Would you hire an open source developer?
As open source comes of age and becomes mainstream, more and more job postings include "open source skills" in their requirements.
But do you really want to hire someone who spends their time exchanging flames with members of their own community in public forums? Someone who greets newcomers with "I have forwarded your question to /dev/null, thanks" and other RTFM answers?
This blog post of mine was initially published by Computerworld UK back in 2010.
Luckily, open source communities are not just about being rude and unwelcoming to strangers. Most of them are not like that at all, and the skills you learn in an open source community can make a big difference in a corporate environment as well.
One very important skill that you learn or improve in an open source community is to express yourself clearly in written form. The mailing lists or forums that we use are very limited compared to in-person communications, and extra care is required to get your message through. Being concise and complete, disagreeing respectfully, avoiding personal attacks and coping with what you perceive as personal attacks are all extremely useful skills on the job. Useful skills for your whole life actually.
Once you master asynchronous written discussions as a way to build group consensus, doing the same in a face to face meeting can be much easier. But the basic skills are the same, so what you learn in an open source community definitely helps.

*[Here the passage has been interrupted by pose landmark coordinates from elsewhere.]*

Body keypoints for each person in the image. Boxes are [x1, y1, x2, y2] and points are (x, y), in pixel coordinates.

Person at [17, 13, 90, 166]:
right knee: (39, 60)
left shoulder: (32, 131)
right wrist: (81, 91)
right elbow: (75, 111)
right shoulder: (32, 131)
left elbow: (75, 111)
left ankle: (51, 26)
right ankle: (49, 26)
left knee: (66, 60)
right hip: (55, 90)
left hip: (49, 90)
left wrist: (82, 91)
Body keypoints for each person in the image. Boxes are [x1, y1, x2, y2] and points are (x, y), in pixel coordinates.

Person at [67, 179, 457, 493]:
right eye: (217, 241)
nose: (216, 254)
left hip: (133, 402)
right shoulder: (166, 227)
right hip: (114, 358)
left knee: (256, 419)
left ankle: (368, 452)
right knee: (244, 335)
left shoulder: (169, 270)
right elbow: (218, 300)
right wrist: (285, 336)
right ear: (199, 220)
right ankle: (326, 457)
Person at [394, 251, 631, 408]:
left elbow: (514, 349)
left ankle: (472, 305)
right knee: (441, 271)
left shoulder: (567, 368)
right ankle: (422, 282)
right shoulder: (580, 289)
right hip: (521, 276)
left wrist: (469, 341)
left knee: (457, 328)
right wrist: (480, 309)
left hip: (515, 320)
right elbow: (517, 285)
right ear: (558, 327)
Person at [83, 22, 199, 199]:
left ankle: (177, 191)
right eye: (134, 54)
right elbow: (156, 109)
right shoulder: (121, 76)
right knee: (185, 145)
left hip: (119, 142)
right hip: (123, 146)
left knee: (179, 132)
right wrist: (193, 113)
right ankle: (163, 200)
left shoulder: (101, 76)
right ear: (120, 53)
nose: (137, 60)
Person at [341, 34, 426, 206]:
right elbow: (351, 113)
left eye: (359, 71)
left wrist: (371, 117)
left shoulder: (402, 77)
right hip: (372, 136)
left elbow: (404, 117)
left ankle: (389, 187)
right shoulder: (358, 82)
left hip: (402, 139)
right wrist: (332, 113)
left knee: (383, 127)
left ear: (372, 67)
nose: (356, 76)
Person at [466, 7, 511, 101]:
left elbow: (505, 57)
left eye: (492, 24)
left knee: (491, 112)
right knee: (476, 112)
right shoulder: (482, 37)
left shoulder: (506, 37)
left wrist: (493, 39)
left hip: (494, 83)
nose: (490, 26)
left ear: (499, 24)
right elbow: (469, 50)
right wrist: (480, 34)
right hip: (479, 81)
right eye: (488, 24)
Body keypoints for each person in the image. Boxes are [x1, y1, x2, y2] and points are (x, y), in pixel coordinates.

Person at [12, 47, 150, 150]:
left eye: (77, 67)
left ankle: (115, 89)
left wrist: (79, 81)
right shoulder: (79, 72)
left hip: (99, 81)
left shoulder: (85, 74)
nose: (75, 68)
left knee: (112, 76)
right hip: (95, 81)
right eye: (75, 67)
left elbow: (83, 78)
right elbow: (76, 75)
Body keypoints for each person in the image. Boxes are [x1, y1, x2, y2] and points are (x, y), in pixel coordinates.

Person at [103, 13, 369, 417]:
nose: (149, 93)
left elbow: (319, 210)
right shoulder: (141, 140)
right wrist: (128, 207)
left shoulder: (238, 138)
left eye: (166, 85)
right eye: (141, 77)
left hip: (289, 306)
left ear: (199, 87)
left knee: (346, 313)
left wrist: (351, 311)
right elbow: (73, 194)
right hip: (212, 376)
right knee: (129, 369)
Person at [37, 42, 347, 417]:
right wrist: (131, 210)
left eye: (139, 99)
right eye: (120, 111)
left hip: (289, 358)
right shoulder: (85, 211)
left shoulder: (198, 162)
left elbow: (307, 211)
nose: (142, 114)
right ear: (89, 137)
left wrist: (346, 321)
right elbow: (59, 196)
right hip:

Travel improves the mind, and although being active in open source can help one travel more, even without traveling you'll be exposed to people from different cultures, different opinions, people who communicate in their second or third language, and that helps "improve your mind" by making you more tolerant and understanding of people who think differently.
Not to mention people who perceive what you say in a different way than you expected - this happens all the time in our communities, due in part to the weak communications channels that we have to use. So you learn to be extra careful with jokes and sneaky comments, which might work when combined with the right body language, but can cause big misunderstandings on our mailing lists. Like when you travel to places with a different culture.
Resilience to criticism and self-confidence is also something that you'll often develop in an open source community. Even if not rude, criticism in public can hurt your ego at first. After a while you just get used to it, take care of fixing your actual mistakes if any, and start ignoring unwarranted negative comments. You learn to avoid feeding the troll, as we say. Once your work starts to produce useful results that are visible to the whole community, you don't really care if someone thinks you're not doing a good job.
The technical benefits or working in open source communities are also extremely valuable. Being exposed to the work and way of thinking of many extremely bright developers, and quite a few geniuses, definitely helps you raise the bar on what you consider good software. I remember how my listening skills improved when I attended a full-time music school for one year in my youth: just listening to great teachers and fellow students play made me unconsciously raise the bar on what I consider good music.
Open source communities, by exposing you to good and clever software, can have the same effect. And being exposed to people who are much better than you at certain things (which is bound to happen for anybody in an open source project) also helps make you more humble and realistic about your strengths and weaknesses. Like in soccer, the team is most efficient when all players are very clear about their own and other players’ strengths and weaknesses.
You'll know to whom you should pass or not pass the ball in a given situation.
To summarise, actively participating in a balanced open source community will make you a better communicator, a more resilient and self-confident person, improve your technical skills and make you humbler and more realistic about your strengths and weaknesses.